Sompo Care's Work during COVID-19 Pandemic
Kasai: Although we have previous experience of dealing with infectious diseases such as influenza, nothing has made us as nervous as COVID-19 has. During the state of emergency, we paid our frontline staff a special daily bonus of 3,000 yen to show our gratitude to their commitment to continuing service in the face of the risk of infection. When we spoke to our frontline workers, it was clear that they were more concerned about the risk of passing infection to the long-term users of our services rather than their own safety and were making sacrifices in their day-to-day life to minimize the risk. The state of emergency may have ended, but Sompo Care's task force remains in operation across the country at the same high level of alert and is working to minimize the risk of infection, as well as handling contact tracing and isolation when positive cases emerge, and mobilizing support staff.

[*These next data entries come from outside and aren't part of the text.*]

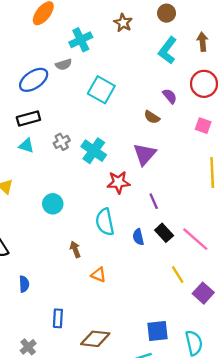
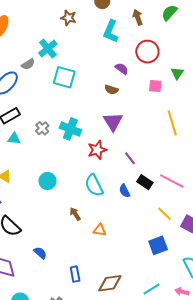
cyan cross: (81, 40) -> (48, 49), moved
blue semicircle: (24, 284) -> (40, 253), turned -32
blue square: (158, 331) -> (158, 245), moved

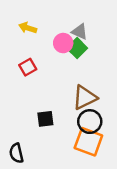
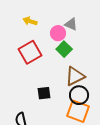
green square: (77, 48) -> (64, 49), moved
red square: (28, 67) -> (30, 52), size x1.6

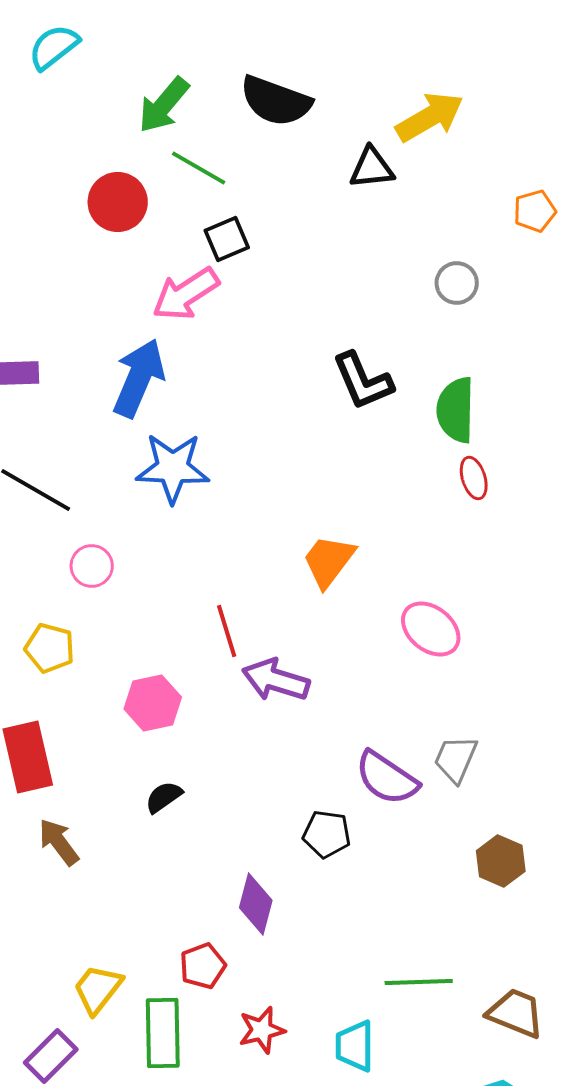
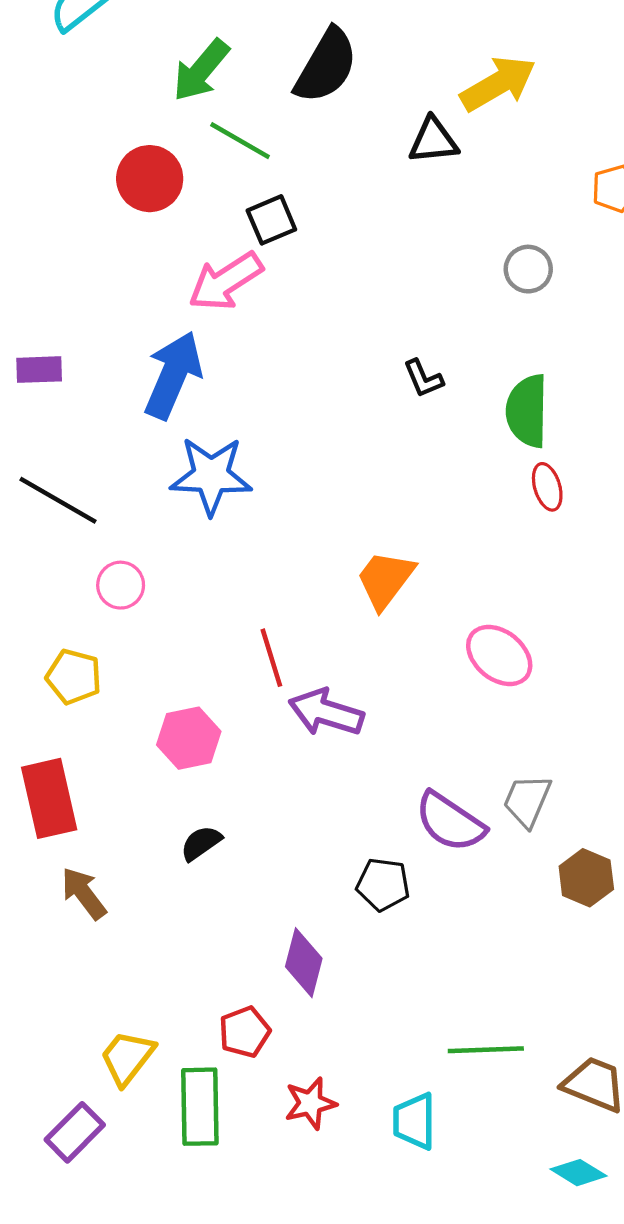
black semicircle: (276, 101) -> (326, 66), turned -80
black L-shape: (363, 381) -> (423, 379), size x0.6
brown hexagon: (501, 861) -> (586, 878), moved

I feel that the COVID-19 pandemic has made the Japanese society realize how valuable social care work is. The government's decision to pay care workers the frontline workers’ bonus showed that care workers were appreciated and supported just as much as medical workers, which was a welcome boost to our morale. Our workforce is responding to this support with a renewed determination to step up to the plate. Care workers are committed to providing the best possible frontline service in a challenging situation, and it is paramount that we address problem of the difficult working conditions in the sector.
Due to the risk of coronavirus infection, we are currently asking the families of service users not to visit them. This led to some of the users to worry that their family has died. Recognizing the problem, we have started facilitating online virtual visits, which has been warmly welcomed. This initiative has had an added bonus of making visits easier for families who live far away and had not previously been able to visit as often as they would have liked. We intend to continue trying new initiatives like this, not only as we tackle novel coronavirus today but also beyond in the post-coronavirus future.

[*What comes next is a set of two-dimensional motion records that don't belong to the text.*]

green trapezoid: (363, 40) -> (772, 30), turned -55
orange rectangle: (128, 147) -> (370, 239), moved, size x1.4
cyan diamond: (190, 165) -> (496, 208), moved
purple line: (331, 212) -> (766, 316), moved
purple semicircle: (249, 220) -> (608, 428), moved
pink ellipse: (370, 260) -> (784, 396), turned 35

Kawakita: Have you been reviewing your business continuity plan (BCP) in the face of this pandemic? Are there any changes you have made to meet the challenge?

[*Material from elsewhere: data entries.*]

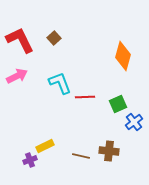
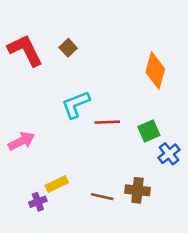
pink arrow: (17, 76) -> (21, 141), moved
cyan L-shape: (60, 83) -> (76, 105), turned -90

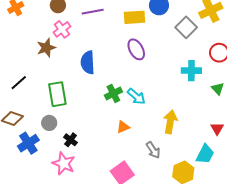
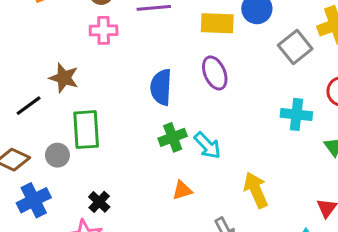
pink cross: (62, 29) -> (104, 30), turned 30
brown star: (46, 48) -> (64, 78), moved, turned 30
blue semicircle: (88, 62) -> (161, 87), moved
yellow arrow: (170, 122) -> (256, 190), turned -40
gray circle: (49, 123) -> (57, 155), moved

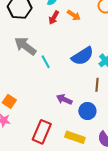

Kasai: We had plans to deal with pandemics of infectious diseases already, but the spread of COVID-19 has given us an opportunity to establish a detailed action workflow, which can serve as a manual, and I think this is a progress. Also, we must consider the possibility of natural disasters coinciding with an outbreak of an infectious disease. As we face the typhoon season, we are very concerned about the risk of flooding in the facilities located near rivers. It would not be easy to evacuate people to safety and support their needs while maintaining physical distancing. We see this as a challenge we still need to examine and address.
Kawakita: I asked before if you would be able to develop a version of Sompo Japan’s Disaster Risk Reduction Service
for welfare facilities similar to the policy already offered to local governments. These facilities can get a small amount of compensation for the cost of evacuation if the Disaster Relief Act is applied, but in cases where the Act is not applied, they receive no financial reward for preparedness. If such an insurance policy is difficult to develop, due for example to the frequency of such damage occurring, would it be possible to introduce some sort of mutual aid scheme for care facilities and their supporters, perhaps in collaboration with Sompo Risk Management? For social welfare corporations, converting retained earnings into insurance coverage would also lead to more investment into their BCPs. It would be wonderful if the Sompo Group could use its expertise in providing a coverage for the preparedness of care providers.
Kasai: We are a joint-stock company rather than a social welfare corporation so the organizational framework is different, but the idea of using the retained earnings of social welfare corporations for insurance is very interesting.
Kawakita: The 2017 amendment of the Social Welfare Act sought to make retained earnings of social welfare corporations visible and encourage reinvestment for the benefit of the local community. Many social welfare corporations choose measures for community development such as mobility services and shopping assistance, but taking an insurance cover would be a good way to invest into the local community that also strengthens BCPs.